**Try it:** Each line of the listing below that includes "down" should be reported.

**Record extracts:**
────────────────

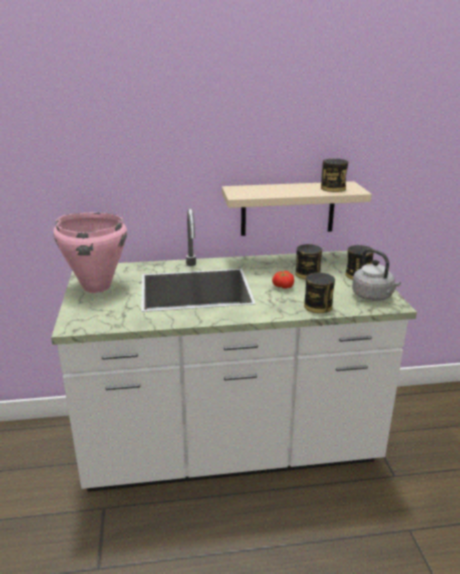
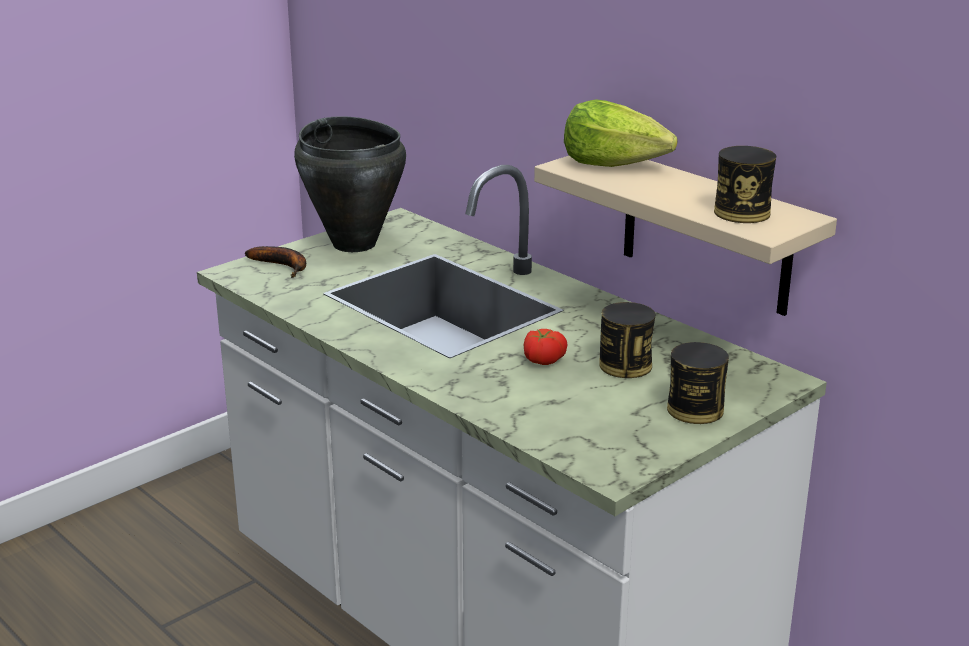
camera: 55 degrees right, 0 degrees up
pink cooking pot [53,213,127,293] -> black cooking pot [294,116,406,252]
can [304,273,335,313] -> none
grey kettle [352,248,401,301] -> none
none -> banana [245,246,306,278]
none -> lettuce [564,99,678,167]

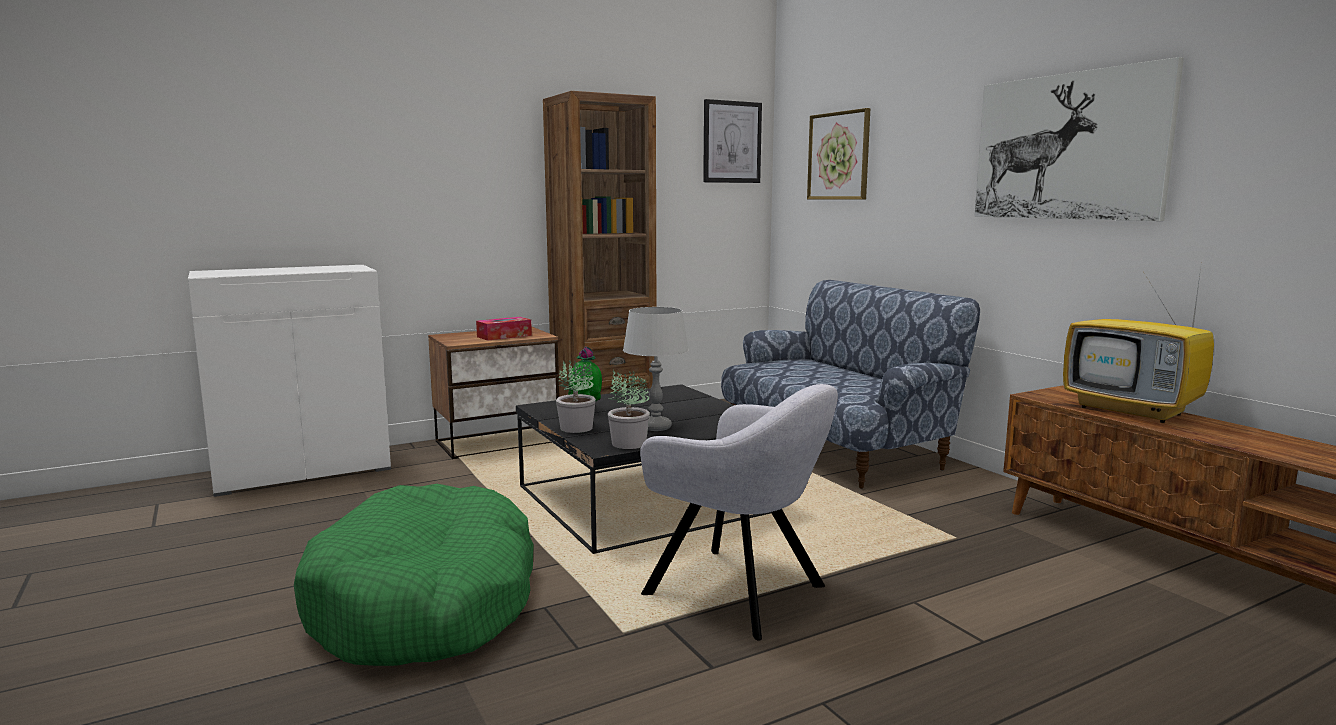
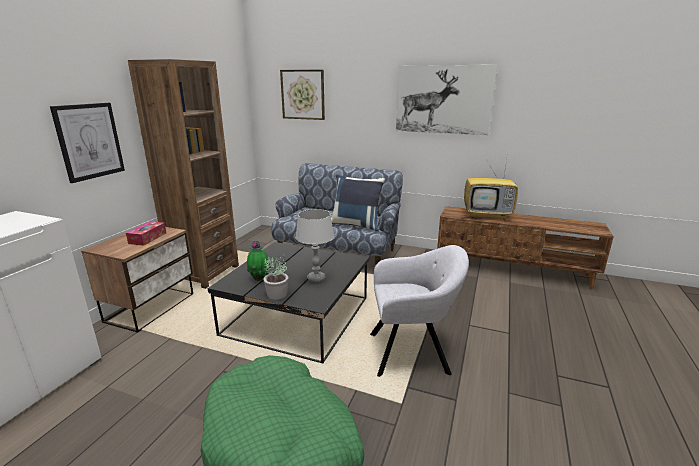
camera: 40 degrees left, 10 degrees up
potted plant [608,370,650,449] -> none
picture [703,99,762,183] -> picture moved to [50,103,125,183]
none -> blue pillow [331,174,385,231]

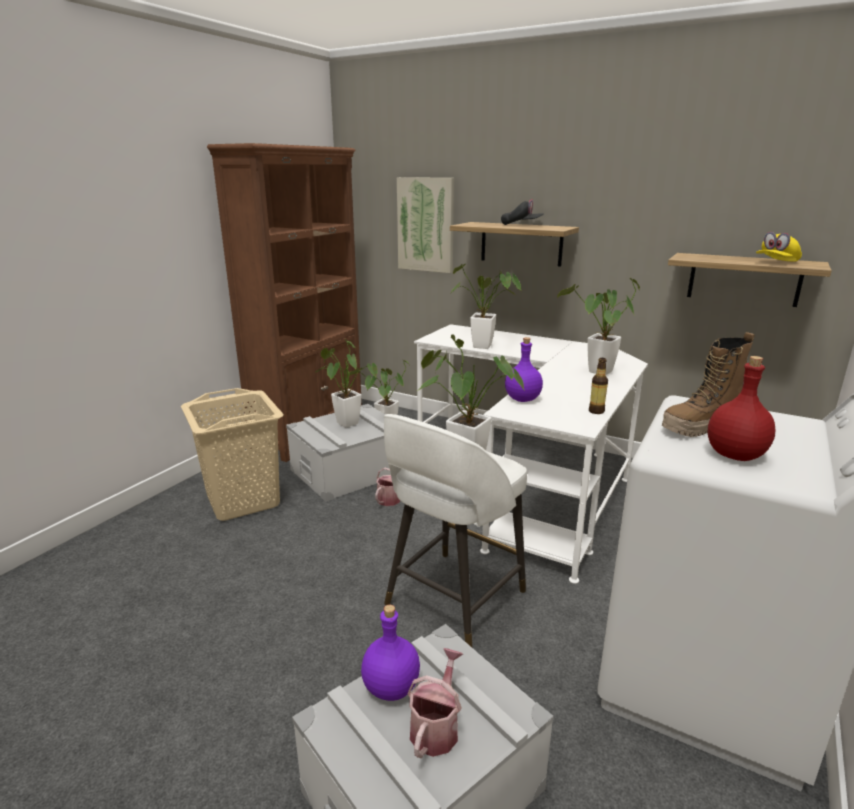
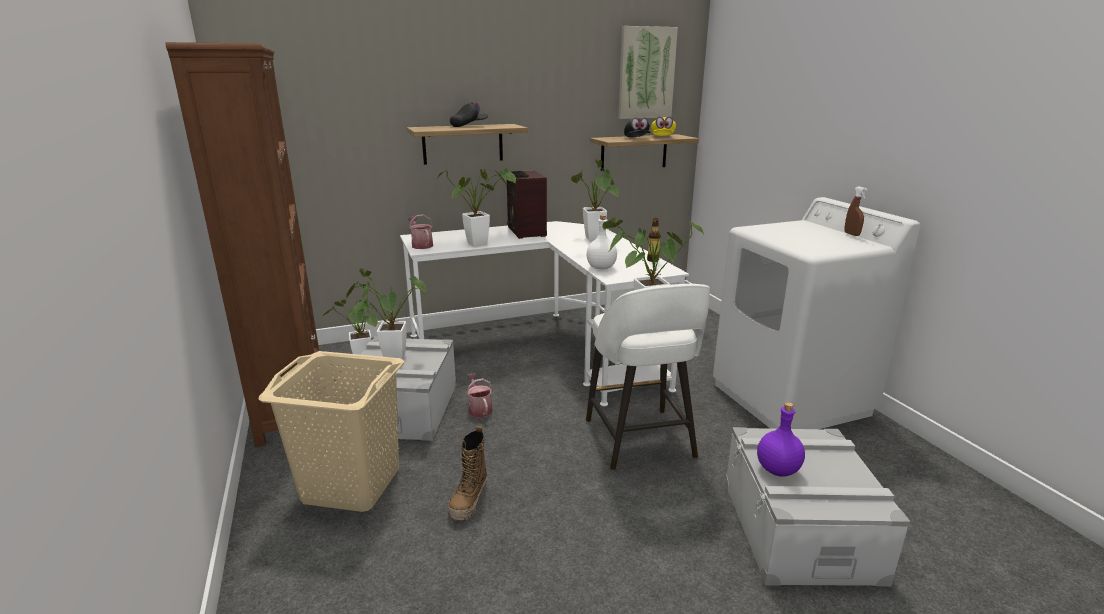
camera: 50 degrees left, 0 degrees up
picture [397,177,454,273] -> picture moved to [618,26,678,119]
watering can [407,648,463,758] -> watering can moved to [408,214,433,249]
purple bottle [505,337,543,402] -> white bottle [586,215,617,270]
boot [662,332,755,437] -> boot moved to [448,426,487,520]
red bottle [708,356,776,461] -> none
none -> radio [507,170,547,239]
none -> black cap [624,117,651,137]
none -> brown spray bottle [844,186,868,236]

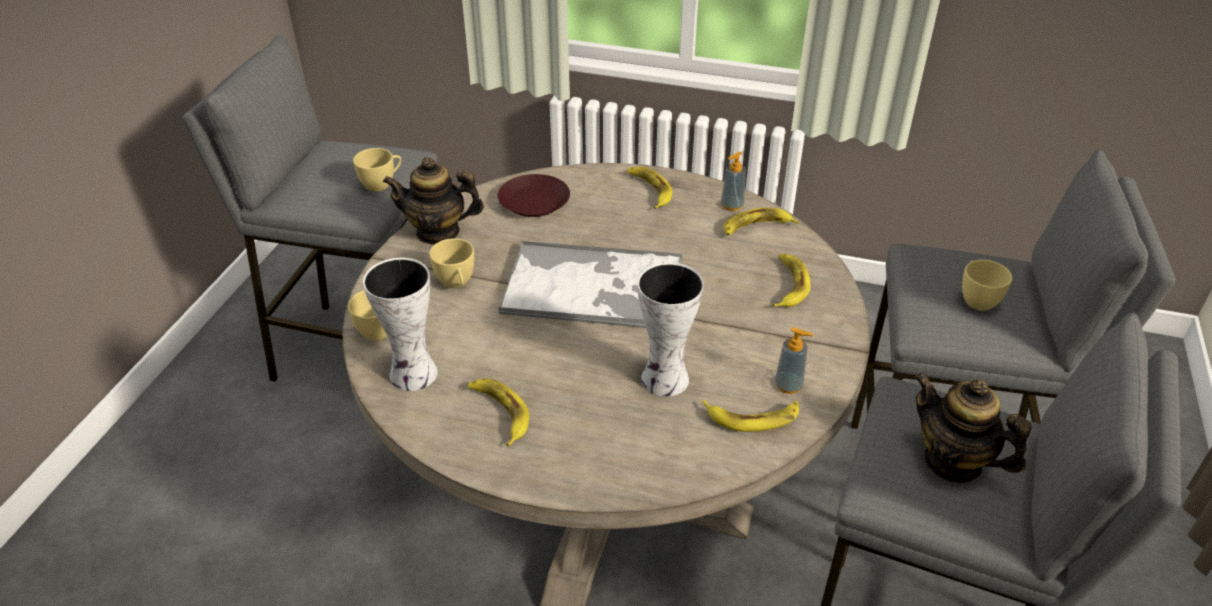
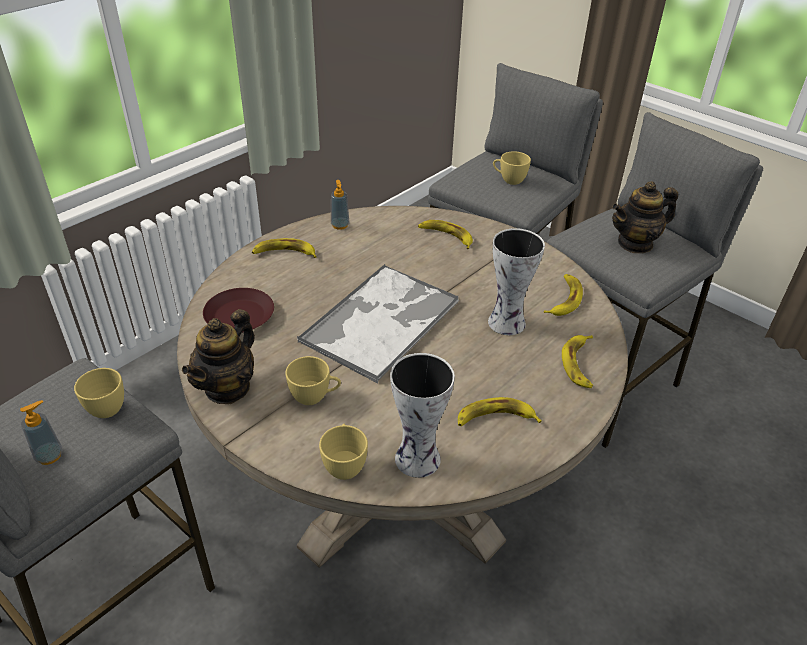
camera: 65 degrees left, 0 degrees up
banana [724,208,799,236] -> banana moved to [562,335,593,388]
soap dispenser [775,327,813,394] -> soap dispenser moved to [20,400,63,465]

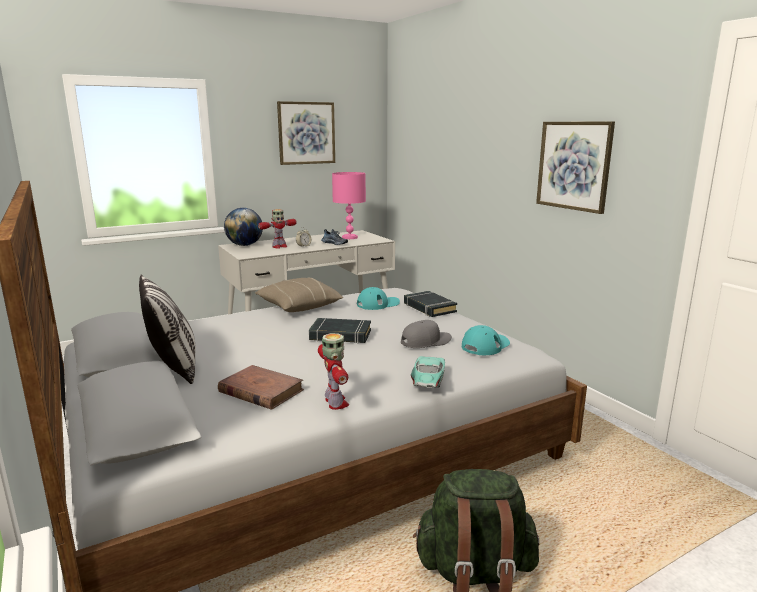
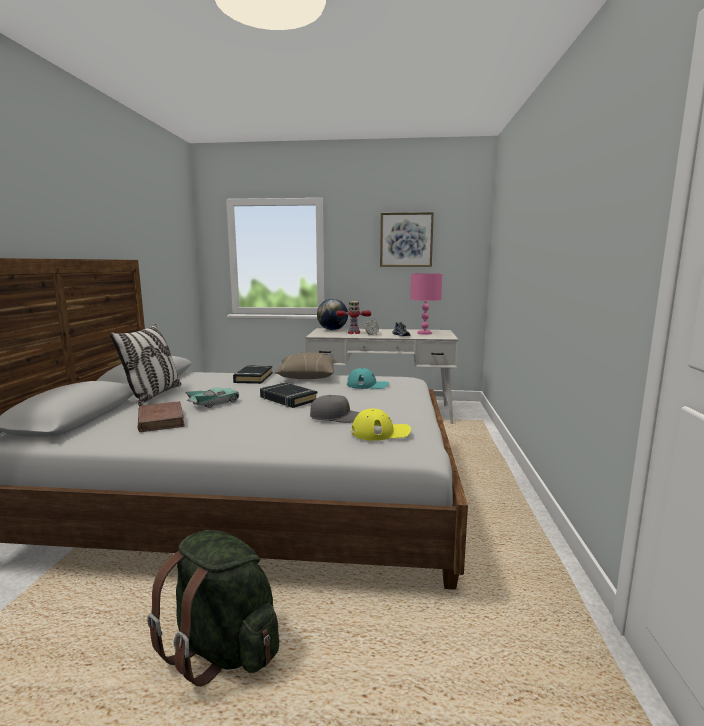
camera: 35 degrees right, 5 degrees down
toy robot [318,333,349,410] -> none
black book [404,291,457,317] -> black book moved to [233,365,273,384]
turquoise toy car [411,356,445,388] -> turquoise toy car moved to [186,387,239,408]
turquoise cap [462,325,510,355] -> yellow cap [351,409,411,441]
picture [536,121,615,214] -> none

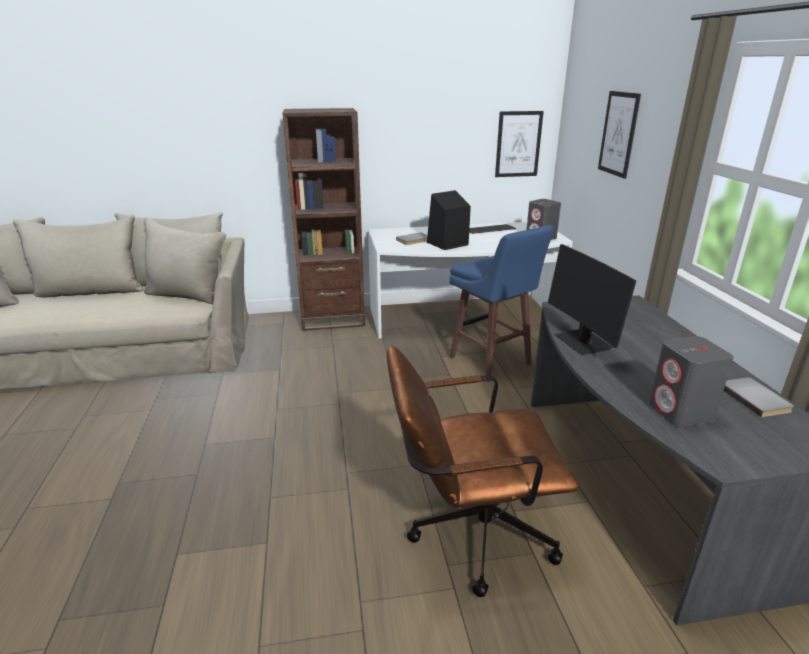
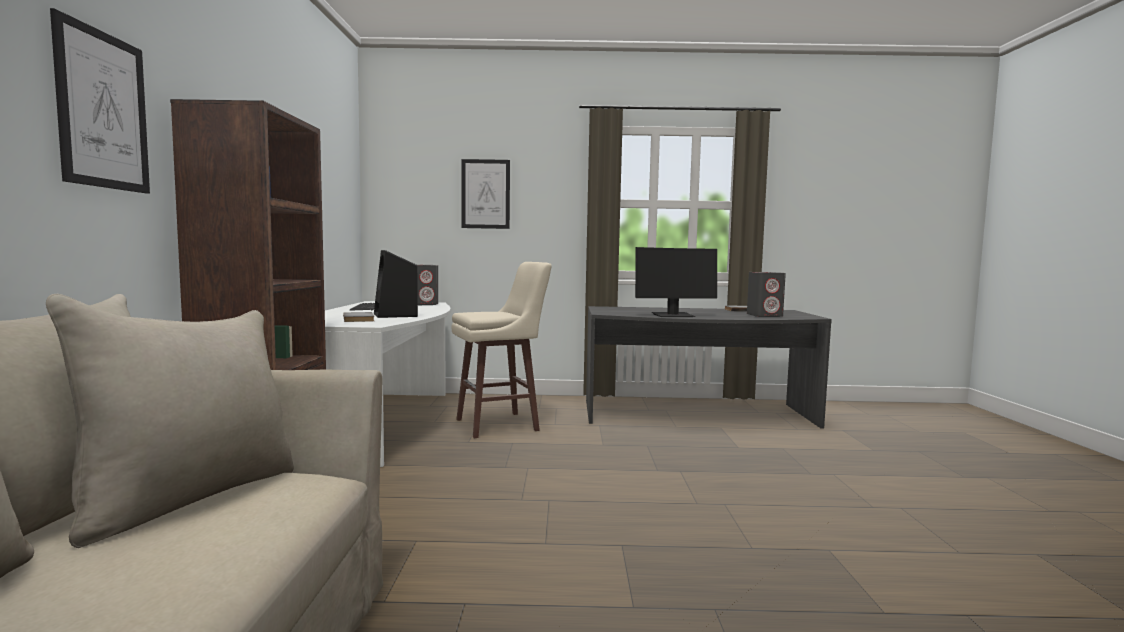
camera: 80 degrees left, 20 degrees down
brown office chair [387,346,579,597] -> none
blue stool [449,225,554,382] -> beige stool [451,262,552,438]
picture [495,111,544,177] -> picture moved to [50,8,150,194]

────────────────

**Task output:**
camera: 35 degrees right, 5 degrees down
camera: 80 degrees left, 20 degrees down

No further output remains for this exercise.